## REQUISITOS DE LA TAREA
Copia tal cual, del texto sobre el cambio de partido en el poder en México en 2000, todo lo que va desde "El 1 de diciembre" hasta "por un siglo.".

Y 14 años después…

El 1 de diciembre de 2000 fue histórico para México. Ese día, inició su gobierno el primer presidente emanado de un partido distinto al Revolucionario Institucional, que se había mantenido en el poder (con distintos nombres), prácticamente desde que concluyó la Revolución, es decir, casi por un siglo.

La proeza parecía inalcanzable, aunque muchos habían soñado toda su vida con ella e incluso habían muerto soñando en un México sin PRI. Se creía (hoy sabemos ingenuamente), que la llegada de un partido distinto al poder, sería suficiente para romper las grandes redes de complicidades y oscuros secretos que rodeaban a ese partido y sus personajes aún más oscuros.

En el imaginario popular, estaba un futuro recompuesto, con nuevas alternativas y opciones, con una sociedad más justa, equilibrada y legal, donde la ley se aplicara por igual a todos y donde los otrora poderosos desaparecerían para siempre de la escena, con toda su parafernalia, lambisconería, burocracia y complicidades inconfesables.

Con Vicente Fox a la cabeza, el Partido Acción Nacional (un partido de derecha, cuyo nombre procedía de su homónimo de ultraderecha en la España de la preguerra civil), conseguía hacerse del poder, prácticamente con un acuerdo unánime, sin discusión, en unas elecciones concurridas y del todo transparentes, como las que no se habían visto en décadas.

Todo parecía completo y muchos tuvieron la ilusión de un mundo democrático y mejor, sobre el cual construir una patria más equilibrada y donde los beneficios de una economía más estable, llegaran a todos.

Además –hay que decirlo en justicia– el país que entregó Ernesto Zedillo, el predecesor de Fox, estaba económicamente bien. Crecía al 7 por ciento anual, tenía un nivel de deuda muy manejable, la inflación era ya de un dígito y contaba con variables macroeconómicas de primer mundo.

Pero pronto comenzó a emerger una realidad con la que nadie había contado: Vicente Fox fue un excelente candidato, pero era un pésimo presidente. En realidad, visto en retrospectiva, hoy queda clara su ausencia absoluta de proyecto, especialmente, en materia de combate a la corrupción, tarea en torno a la cual se limitó a pronunciar una de sus pueriles frases coloquiales («ahora sí, vamos a pescar a los peces gordos»).

## FILAS DE DATOS

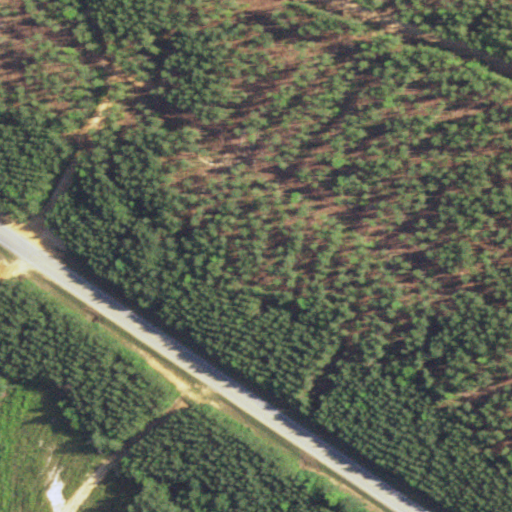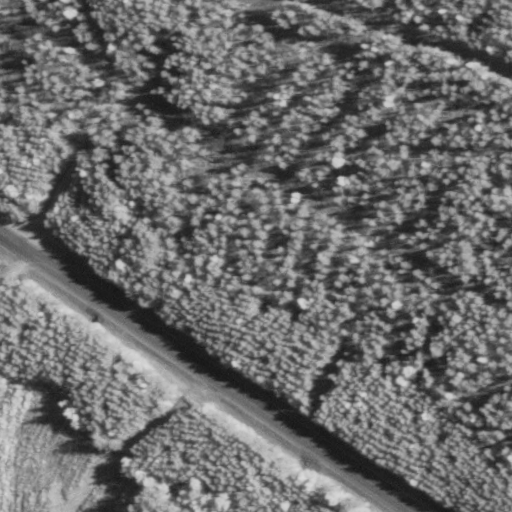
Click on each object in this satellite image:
road: (206, 373)
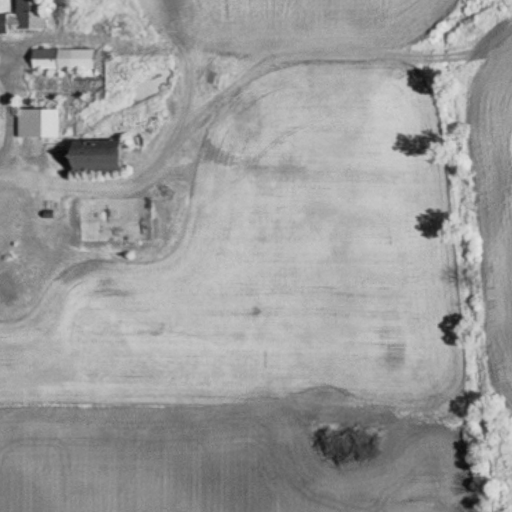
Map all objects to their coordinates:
building: (30, 19)
road: (2, 73)
building: (56, 92)
building: (109, 158)
road: (96, 187)
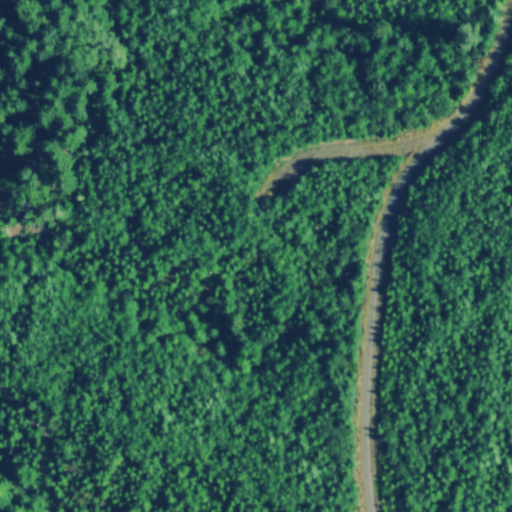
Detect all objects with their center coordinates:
road: (380, 237)
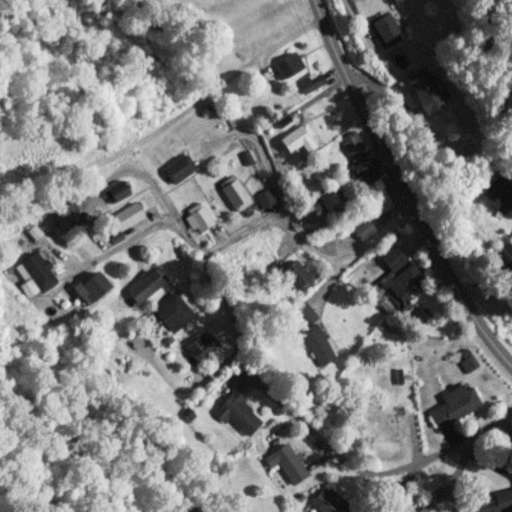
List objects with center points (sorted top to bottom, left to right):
building: (356, 0)
building: (358, 0)
building: (384, 30)
building: (385, 30)
park: (479, 51)
building: (287, 66)
building: (287, 66)
building: (309, 81)
building: (310, 82)
building: (424, 90)
building: (425, 90)
building: (278, 105)
building: (265, 111)
road: (170, 127)
building: (297, 138)
building: (298, 139)
building: (351, 143)
building: (351, 143)
road: (259, 149)
building: (246, 157)
building: (246, 158)
building: (178, 168)
building: (179, 168)
building: (363, 169)
building: (361, 170)
road: (401, 187)
building: (116, 191)
building: (116, 191)
building: (499, 191)
building: (499, 192)
building: (234, 193)
building: (234, 193)
building: (265, 197)
building: (266, 197)
building: (330, 197)
building: (326, 200)
building: (126, 215)
building: (65, 216)
building: (66, 216)
building: (127, 216)
building: (197, 217)
building: (198, 218)
building: (362, 227)
building: (362, 227)
building: (34, 231)
road: (139, 234)
building: (116, 237)
road: (310, 239)
building: (504, 256)
building: (504, 257)
building: (393, 258)
building: (393, 259)
building: (8, 269)
building: (34, 274)
building: (294, 274)
building: (34, 275)
building: (296, 276)
building: (403, 280)
road: (329, 282)
building: (403, 284)
building: (144, 286)
building: (144, 286)
building: (91, 287)
building: (88, 289)
building: (172, 311)
building: (172, 311)
building: (302, 314)
building: (302, 314)
building: (422, 314)
building: (387, 327)
building: (394, 330)
building: (318, 344)
building: (318, 345)
building: (202, 346)
building: (203, 346)
building: (467, 360)
building: (467, 361)
road: (220, 364)
building: (398, 375)
building: (453, 405)
building: (454, 405)
building: (236, 412)
building: (237, 413)
building: (187, 414)
building: (378, 422)
building: (378, 423)
building: (286, 462)
building: (286, 462)
road: (371, 472)
road: (453, 476)
building: (329, 501)
building: (496, 501)
building: (329, 502)
building: (497, 502)
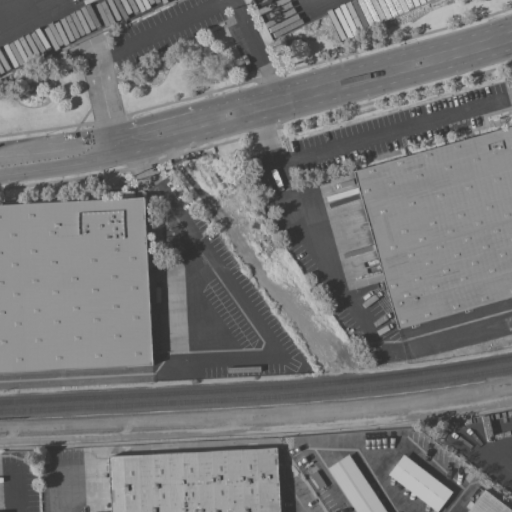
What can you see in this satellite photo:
road: (289, 5)
road: (19, 9)
road: (74, 20)
road: (160, 31)
road: (87, 51)
road: (254, 52)
road: (109, 104)
road: (258, 109)
road: (364, 137)
building: (441, 222)
building: (442, 225)
road: (226, 280)
building: (72, 285)
building: (73, 285)
road: (356, 314)
railway: (256, 385)
railway: (256, 398)
railway: (256, 406)
road: (502, 457)
road: (376, 476)
building: (193, 481)
building: (196, 481)
building: (418, 482)
building: (418, 482)
building: (353, 486)
building: (354, 486)
road: (19, 489)
road: (60, 490)
road: (296, 498)
building: (484, 504)
building: (488, 504)
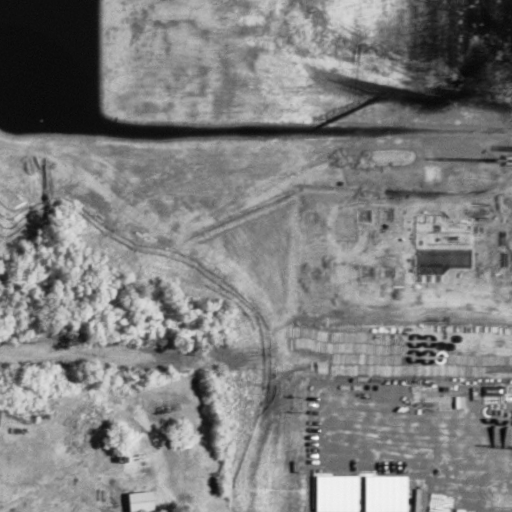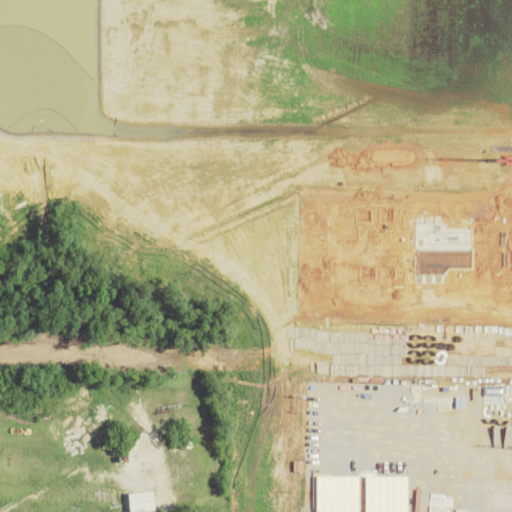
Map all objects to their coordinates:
building: (144, 500)
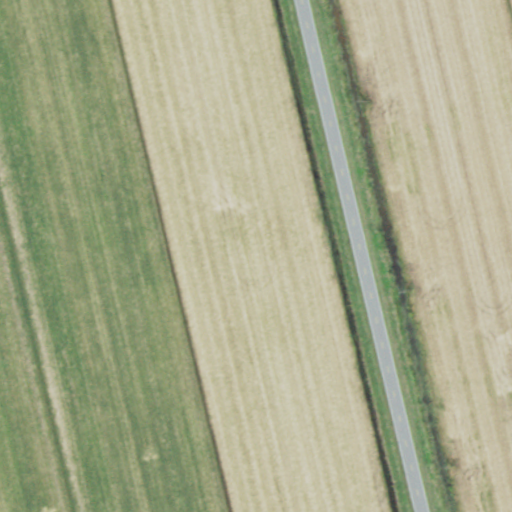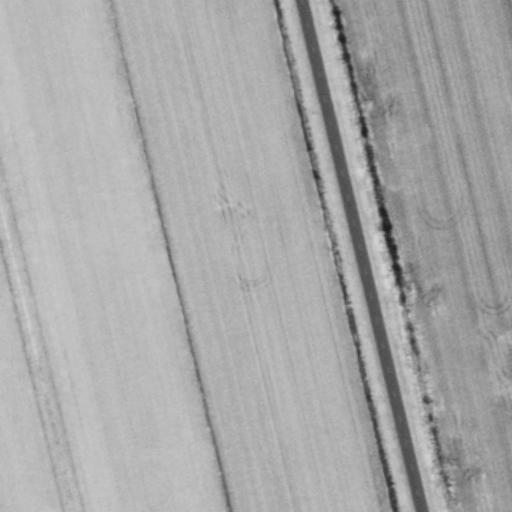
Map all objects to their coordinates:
road: (360, 256)
crop: (168, 271)
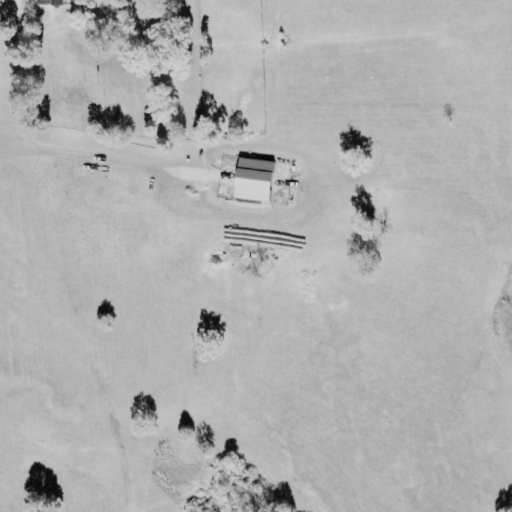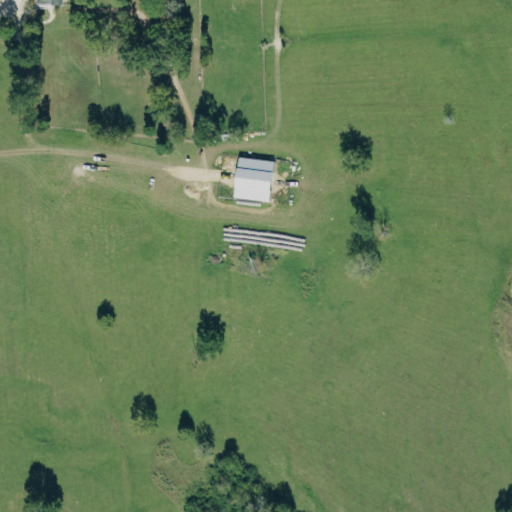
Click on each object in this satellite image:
building: (56, 1)
road: (13, 2)
building: (260, 178)
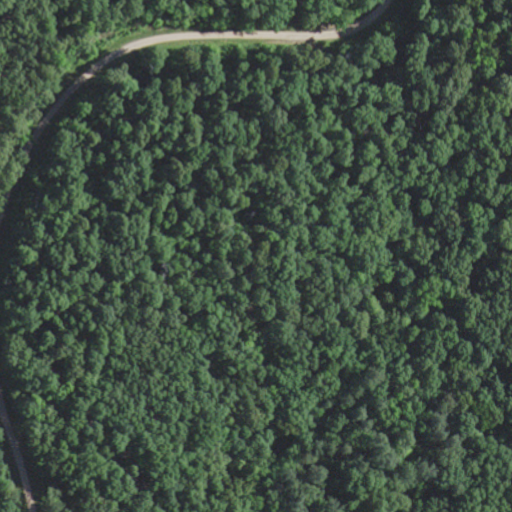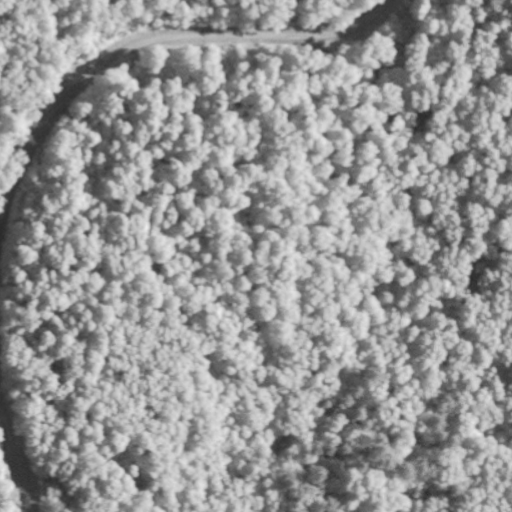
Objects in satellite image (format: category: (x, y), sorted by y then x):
road: (152, 42)
road: (15, 449)
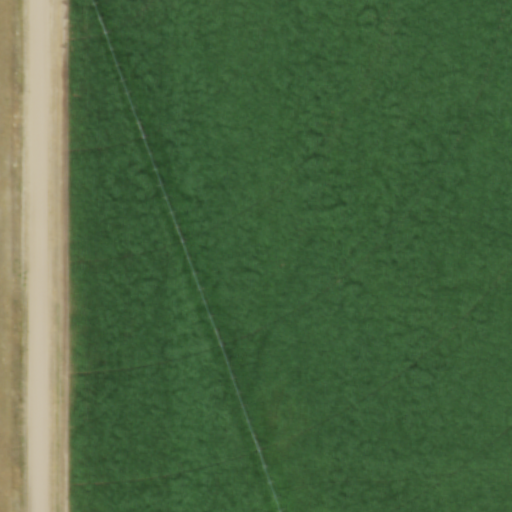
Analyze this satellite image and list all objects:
road: (37, 256)
crop: (290, 256)
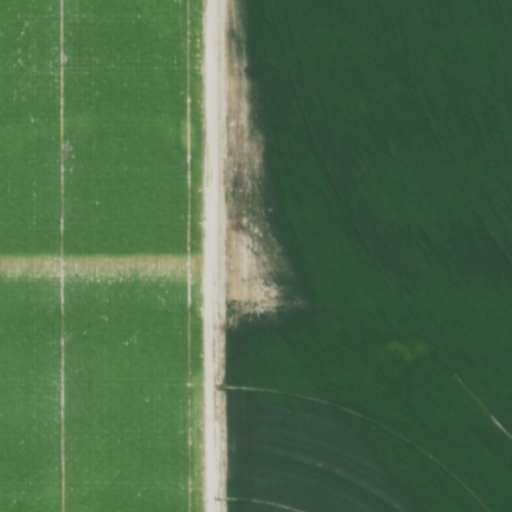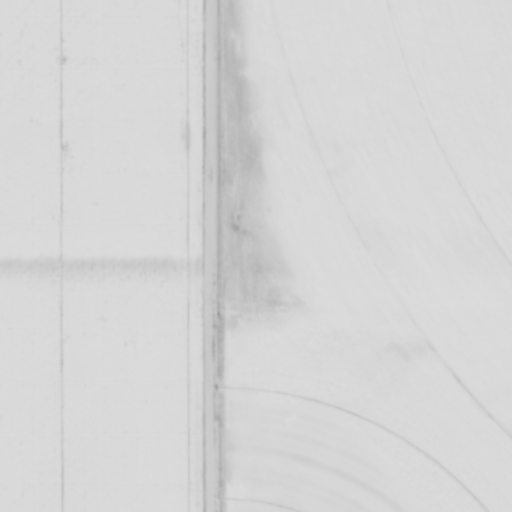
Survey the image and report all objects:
road: (203, 256)
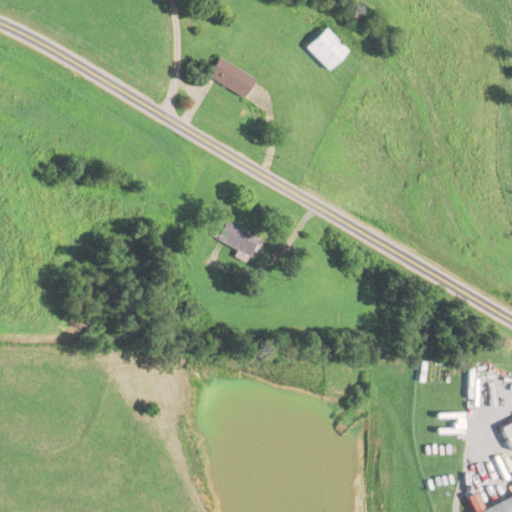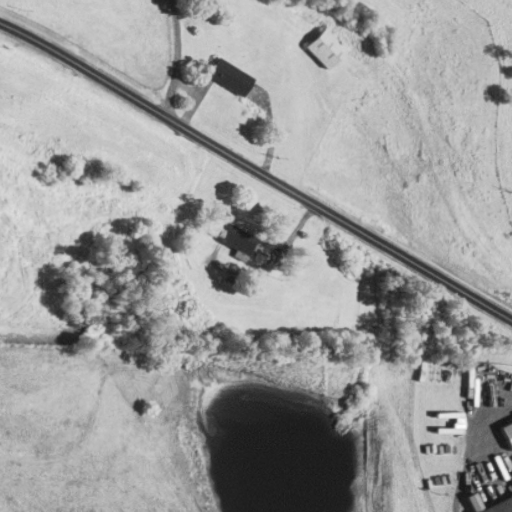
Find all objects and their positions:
building: (325, 49)
road: (177, 58)
building: (228, 77)
road: (256, 169)
building: (238, 245)
road: (478, 420)
building: (504, 470)
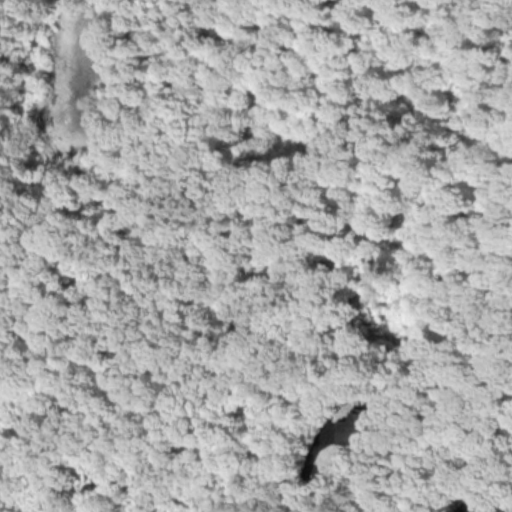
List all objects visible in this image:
road: (304, 472)
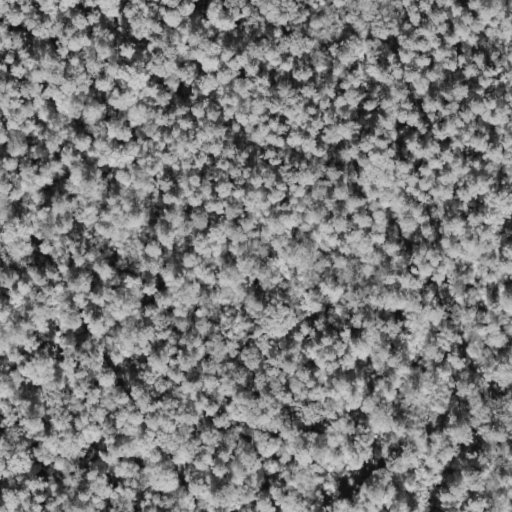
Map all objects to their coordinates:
road: (98, 351)
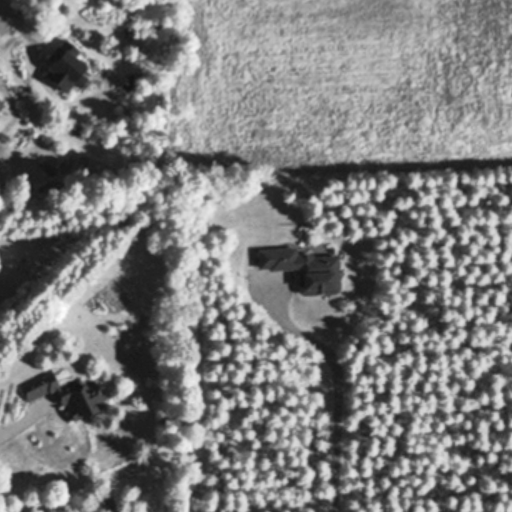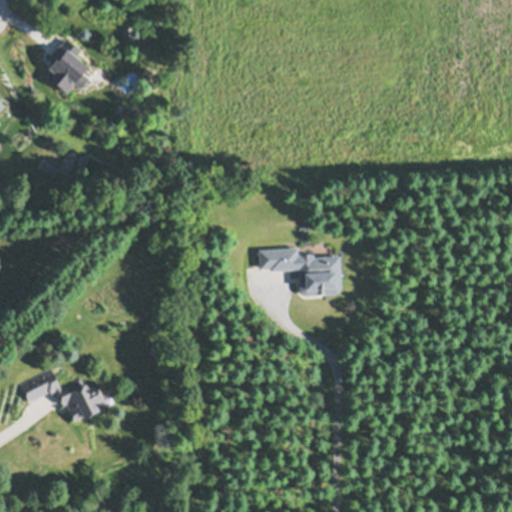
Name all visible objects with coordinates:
building: (129, 31)
building: (65, 64)
building: (59, 67)
building: (1, 103)
building: (0, 104)
building: (50, 167)
building: (306, 267)
building: (300, 268)
road: (344, 379)
building: (67, 392)
building: (72, 397)
road: (23, 415)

## EJERCICIO RESUELTO
El 1 de diciembre de 2000 fue histórico para México. Ese día, inició su gobierno el primer presidente emanado de un partido distinto al Revolucionario Institucional, que se había mantenido en el poder (con distintos nombres), prácticamente desde que concluyó la Revolución, es decir, casi por un siglo.